▸ Assignment 1: Output the text read from the pictures in the data items below as a JSON list of strings, one string per line with blank lines left out, covering every entry and leaving the pictures themselves out.

▸ Source extract:
The interactions between internal (local) and external stakeholders allow the local application of constitutional regulations regarding the use of local forest resources. These are included in the forest management plan, a regulation endorsed by the federal environmental authority that sets the volumes of timber and non-timber products that can be exploited, as well as the timing to do so. The governance of forest SES in central Mexico involves the interaction of governmental and non-governmental institutions, the private sector, and civil society, based on the rules and regulations established by customary and statutory laws resulting from governance (Varma et al. 2000; Bray et al. 2007). It can work in both directions. For instance, the legal framework affects the institutional framework and instruments, while locally approved instruments can also initiate appropriate laws and institutions at both regional and national levels (Antinori and Rausser 2007; Sánchez-Nupan 2020).

The participation of external stakeholders (especially suppliers of technical forestry services; government officials from the environmental, forestry, and agricultural sectors; and academics) has been important in defining the different uses of the territory, in addition to influencing the development of some internal rules for the technical management and exploitation of timber and non-timber RSs and RUs (Bray et al. 2007; Sánchez-Nupan 2020). The setting of internal organization rules depends basically on local communities, which through customs and traditions have maintained a relative autonomy thanks to internal cohesion and intra-community trust. These rules can also be extended to external stakeholders, who develop, transform, and enforce the rules and regulations governing RSs and GSs (Ostrom 2007). The monitoring and subsequent evaluation of the ecological response to management decisions are essential in the relationship between ecological science, management, and environmental policy, as well as the quality and amount of services supplied by the system.

The autonomy of community stakeholders in the development of internal rules is noteworthy and depends directly on social cohesion and the existence of locally legitimized bodies to settle disputes and reach agreements (Antinori and Rausser 2007; Sánchez-Nupan 2020). The body in charge of these topics is the General Assembly (of the ejido or rural community), where relevant aspects of collective life are discussed and resolved, including forest management and use strategies. These strategies should be formulated from the available technical and scientific information and in compliance with the constitutional rules governing the use and management of forest resources.

▸ Assignment 2: In the text on forest governance, what body is in charge of settling disputes and reaching agreements in the community?

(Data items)
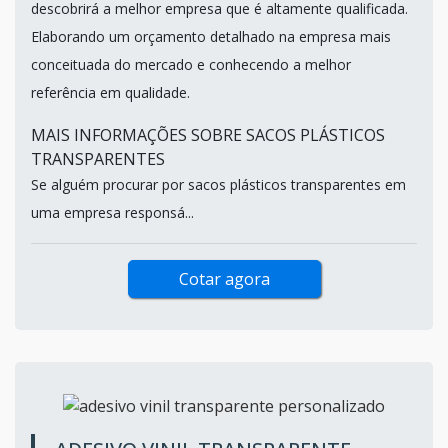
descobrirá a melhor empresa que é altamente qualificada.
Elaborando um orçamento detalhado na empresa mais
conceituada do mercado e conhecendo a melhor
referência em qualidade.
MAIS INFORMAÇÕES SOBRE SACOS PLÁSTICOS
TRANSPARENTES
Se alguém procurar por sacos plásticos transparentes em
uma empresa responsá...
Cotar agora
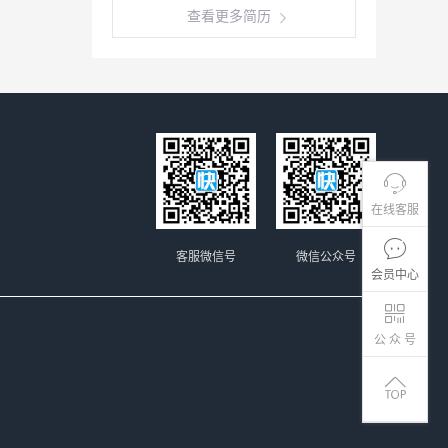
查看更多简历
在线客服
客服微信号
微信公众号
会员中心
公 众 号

▸ Your solution 1:
[
  "descobrirá a melhor empresa que é altamente qualificada.",
  "Elaborando um orçamento detalhado na empresa mais",
  "conceituada do mercado e conhecendo a melhor",
  "referência em qualidade.",
  "MAIS INFORMAÇÕES SOBRE SACOS PLÁSTICOS",
  "TRANSPARENTES",
  "Se alguém procurar por sacos plásticos transparentes em",
  "uma empresa responsá...",
  "Cotar agora",
  "查看更多简历",
  "在线客服",
  "客服微信号",
  "微信公众号",
  "会员中心",
  "公 众 号"
]

▸ Your solution 2: The General Assembly of the ejido or rural community.